▶ [REQUIRED ACTION A] Put the lines of the entries into a numbered list. Start with the first line of the entries and go on through the line containing "Относительность мелодико-ритмической", including both ends, and leave out the pictures and any blank lines.
[EXCERPT TO READ Boundary: Start]
Tuesday, September 20, 2011

Riding Etiquette:Safety Nazis and the Death of Civility

Shout, shout, let it all out.  These are the bikers I can do without.  Come on, I am faster than you, come on...

Move bitch.  Git out da way, git out da way

This posting was inspired by Jason Boten, friend, biker, father and bass player.  He has noted several times about the lack of friendliness on the trails.  recently, he remarked on Face Book, that "Good morning" has been replaced with "Morning" or "morn".

Whatever happened to hello?  Howdy?  Nice to see you?  Beautiful morning, don't you think?  With increasingly rare exception, it has been replaced with "ON YOUR LEFT!"

I really do not recall when it happened.  Possibly with the "Ride Right" campaign championed by Ragbrai.  The number of cyclists and the explosion of trails and trail users necessitated communication.  Collisions or near misses.  But good intentions pave the road to Hell.

It is very important to be aware of your surroundings while cycling or running.  It is very important to let those in your path become aware of your presence and intentions.  But do we need to be so damn rude?  Maybe they are not intending to be rude.  There are those bikers that wait a lifetime to yell "ON YOUR LEFT"!
[EXCERPT TO READ Boundary: End]
[MATERIAL SUPPLIED Boundary: Start]
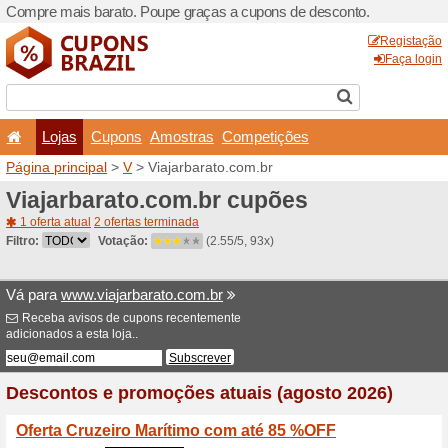
Compre mais barato. Poupe
Lojas
Cupons
Amo
Página principal
>
V
> Viaja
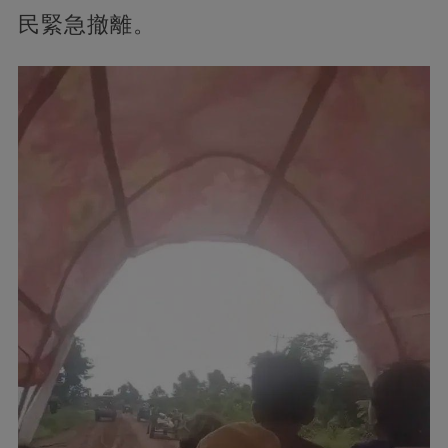
民緊急撤離。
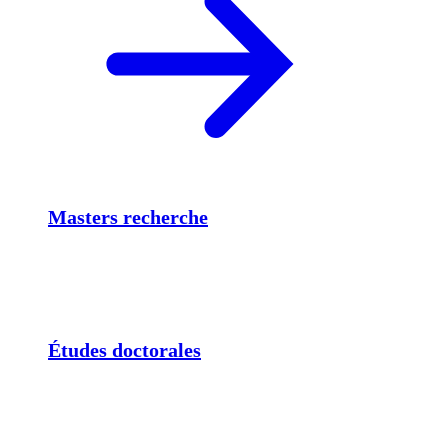
Masters recherche
Études doctorales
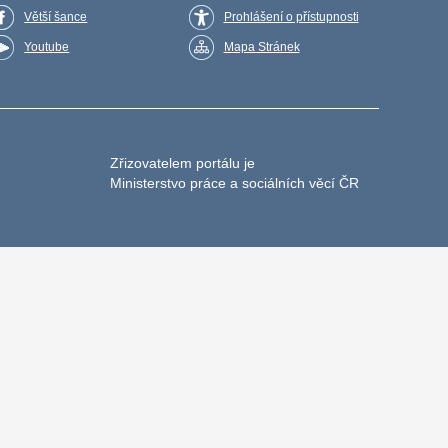
Větší šance
Prohlášení o přístupnosti
Youtube
Mapa Stránek
Zřizovatelem portálu je
Ministerstvo práce a sociálních věcí ČR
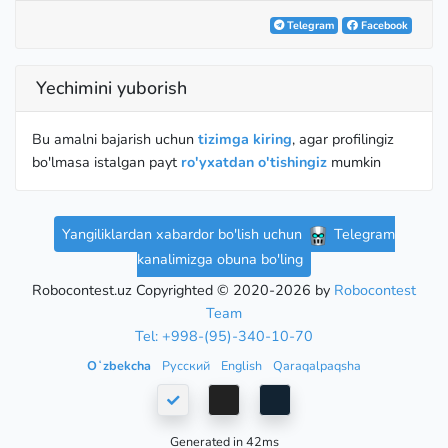
Telegram
Facebook
Yechimini yuborish
Bu amalni bajarish uchun
tizimga kiring
, agar profilingiz
bo'lmasa istalgan payt
ro'yxatdan o'tishingiz
mumkin
Yangiliklardan xabardor bo'lish uchun
Telegram
kanalimizga obuna bo'ling
Robocontest.uz Copyrighted © 2020-2026 by
Robocontest
Team
Tel: +998-(95)-340-10-70
Oʻzbekcha
Русский
English
Qaraqalpaqsha
Generated in 42ms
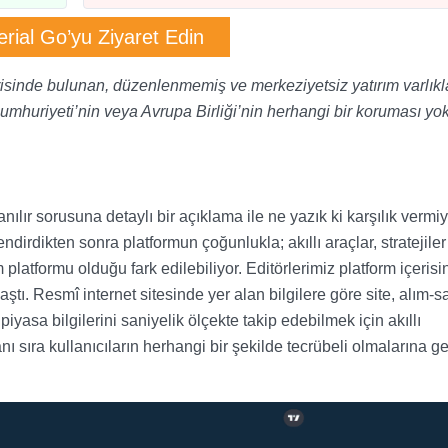
rial Go’yu Ziyaret Edin
erisinde bulunan, düzenlenmemiş ve merkeziyetsiz yatırım varlıkla
Cumhuriyeti’nin veya Avrupa Birliği’nin herhangi bir koruması yok
anılır sorusuna detaylı bir açıklama ile ne yazık ki karşılık vermiy
dirdikten sonra platformun çoğunlukla; akıllı araçlar, stratejiler
platformu olduğu fark edilebiliyor. Editörlerimiz platform içerisi
aştı. Resmî internet sitesinde yer alan bilgilere göre site, alım-s
iyasa bilgilerini saniyelik ölçekte takip edebilmek için akıllı
anı sıra kullanıcıların herhangi bir şekilde tecrübeli olmalarına g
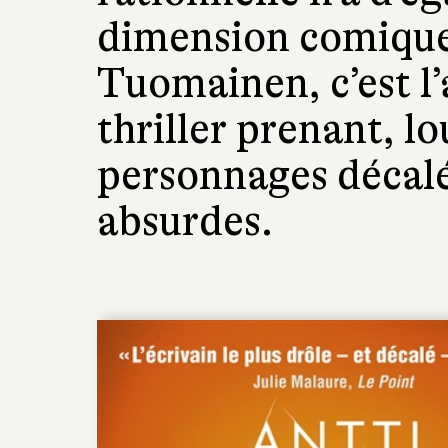
dimension comique
Tuomainen, c’est l’
thriller prenant, l
personnages décalé
absurdes.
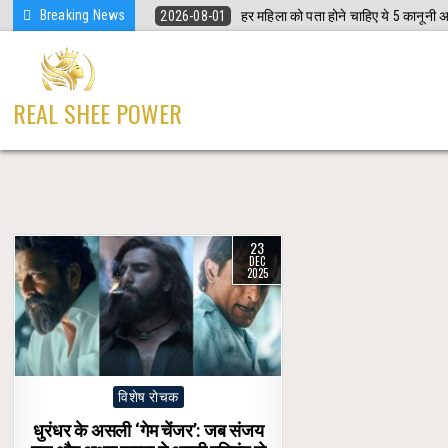
Skip
Breaking News
2026-08-01
हर महिला को पता होने चाहिए ये 5 कानूनी
to
content
REAL SHEE POWER
23
DEC
2025
Posted
विशेष रोचक
in
धुरंधर के असली ‘गेम चेंजर’: जब संजय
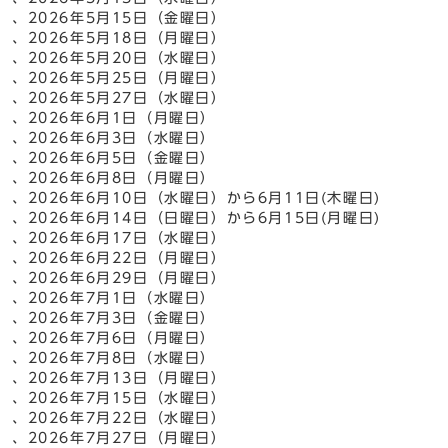
、2026年5月15日（金曜日）
、2026年5月18日（月曜日）
、2026年5月20日（水曜日）
、2026年5月25日（月曜日）
、2026年5月27日（水曜日）
、2026年6月1日（月曜日）
、2026年6月3日（水曜日）
、2026年6月5日（金曜日）
、2026年6月8日（月曜日）
、2026年6月10日（水曜日）から6月11日(木曜日)
、2026年6月14日（日曜日）から6月15日(月曜日)
、2026年6月17日（水曜日）
、2026年6月22日（月曜日）
、2026年6月29日（月曜日）
、2026年7月1日（水曜日）
、2026年7月3日（金曜日）
、2026年7月6日（月曜日）
、2026年7月8日（水曜日）
、2026年7月13日（月曜日）
、2026年7月15日（水曜日）
、2026年7月22日（水曜日）
、2026年7月27日（月曜日）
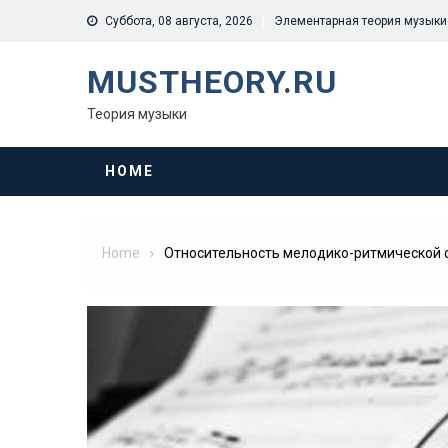
Skip
Суббота, 08 августа, 2026
Элементарная теория музыки
to
content
MUSTHEORY.RU
Теория музыки
HOME
Home
Относительность мелодико-ритмической 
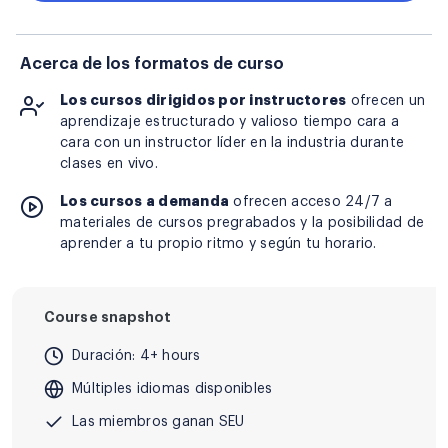
Acerca de los formatos de curso
Los cursos dirigidos por instructores
ofrecen un
aprendizaje estructurado y valioso tiempo cara a
cara con un instructor líder en la industria durante
clases en vivo.
Los cursos a demanda
ofrecen acceso 24/7 a
materiales de cursos pregrabados y la posibilidad de
aprender a tu propio ritmo y según tu horario.
Course snapshot
Duración: 4+ hours
Múltiples idiomas disponibles
Las miembros ganan SEU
[MATERIAL SUPPLIED Boundary: End]
▶ [REQUIRED ACTION B] Write out the passage of the cycling etiquette post starting with "Whatever happened to" and going on through "road to Hell.", substituting "greetings" for "hello".

▶ [EXERCISE RESULT A]
1. Compre mais barato. Poupe
2. Lojas
3. Cupons
4. Amo
5. Página principal
6. >
7. V
8. > Viaja
9. 民緊急撤離。
10. Masters recherche
11. Études doctorales
12. Větší šance
13. Prohlášení o přístupnosti
14. Youtube
15. Mapa Stránek
16. Zřizovatelem portálu je
17. Ministerstvo práce a sociálních věcí ČR
18. Telegram
19. Facebook
20. Yechimini yuborish
21. Bu amalni bajarish uchun
22. tizimga kiring
23. , agar profilingiz
24. bo'lmasa istalgan payt
25. ro'yxatdan o'tishingiz
26. mumkin
27. Yangiliklardan xabardor bo'lish uchun
28. Telegram
29. kanalimizga obuna bo'ling
30. Robocontest.uz Copyrighted © 2020-2026 by
31. Robocontest
32. Team
33. Tel: +998-(95)-340-10-70
34. Oʻzbekcha
35. Русский
36. English
37. Qaraqalpaqsha
38. Generated in 42ms
39. rial Go’yu Ziyaret Edin
40. erisinde bulunan, düzenlenmemiş ve merkeziyetsiz yatırım varlıkla
41. Cumhuriyeti’nin veya Avrupa Birliği’nin herhangi bir koruması yok
42. anılır sorusuna detaylı bir açıklama ile ne yazık ki karşılık vermiy
43. dirdikten sonra platformun çoğunlukla; akıllı araçlar, stratejiler
44. platformu olduğu fark edilebiliyor. Editörlerimiz platform içerisi
45. aştı. Resmî internet sitesinde yer alan bilgilere göre site, alım-s
46. iyasa bilgilerini saniyelik ölçekte takip edebilmek için akıllı
47. anı sıra kullanıcıların herhangi bir şekilde tecrübeli olmalarına g
48. dimension comique
49. Tuomainen, c’est l’
50. thriller prenant, l
51. personnages décalé
52. absurdes.
53. Skip
54. Breaking News
55. 2026-08-01
56. हर महिला को पता होने चाहिए ये 5 कानूनी
57. to
58. content
59. REAL SHEE POWER
60. 23
61. DEC
62. 2025
63. Posted
64. विशेष रोचक
65. in
66. धुरंधर के असली ‘गेम चेंजर’: जब संजय
67. 、2026年5月15日（金曜日）
68. 、2026年5月18日（月曜日）
69. 、2026年5月20日（水曜日）
70. 、2026年5月25日（月曜日）
71. 、2026年5月27日（水曜日）
72. 、2026年6月1日（月曜日）
73. 、2026年6月3日（水曜日）
74. 、2026年6月5日（金曜日）
75. 、2026年6月8日（月曜日）
76. 、2026年6月10日（水曜日）から6月11日(木曜日)
77. 、2026年6月14日（日曜日）から6月15日(月曜日)
78. 、2026年6月17日（水曜日）
79. 、2026年6月22日（月曜日）
80. 、2026年6月29日（月曜日）
81. 、2026年7月1日（水曜日）
82. 、2026年7月3日（金曜日）
83. 、2026年7月6日（月曜日）
84. 、2026年7月8日（水曜日）
85. 、2026年7月13日（月曜日）
86. 、2026年7月15日（水曜日）
87. 、2026年7月22日（水曜日）
88. 、2026年7月27日（月曜日）
89. Skip
90. Суббота, 08 августа, 2026
91. Элементарная теория музыки
92. to
93. content
94. MUSTHEORY.RU
95. Теория музыки
96. HOME
97. Home
98. Относительность мелодико-ритмической 

▶ [EXERCISE RESULT B]
Whatever happened to greetings?  Howdy?  Nice to see you?  Beautiful morning, don't you think?  With increasingly rare exception, it has been replaced with "ON YOUR LEFT!"

I really do not recall when it happened.  Possibly with the "Ride Right" campaign championed by Ragbrai.  The number of cyclists and the explosion of trails and trail users necessitated communication.  Collisions or near misses.  But good intentions pave the road to Hell.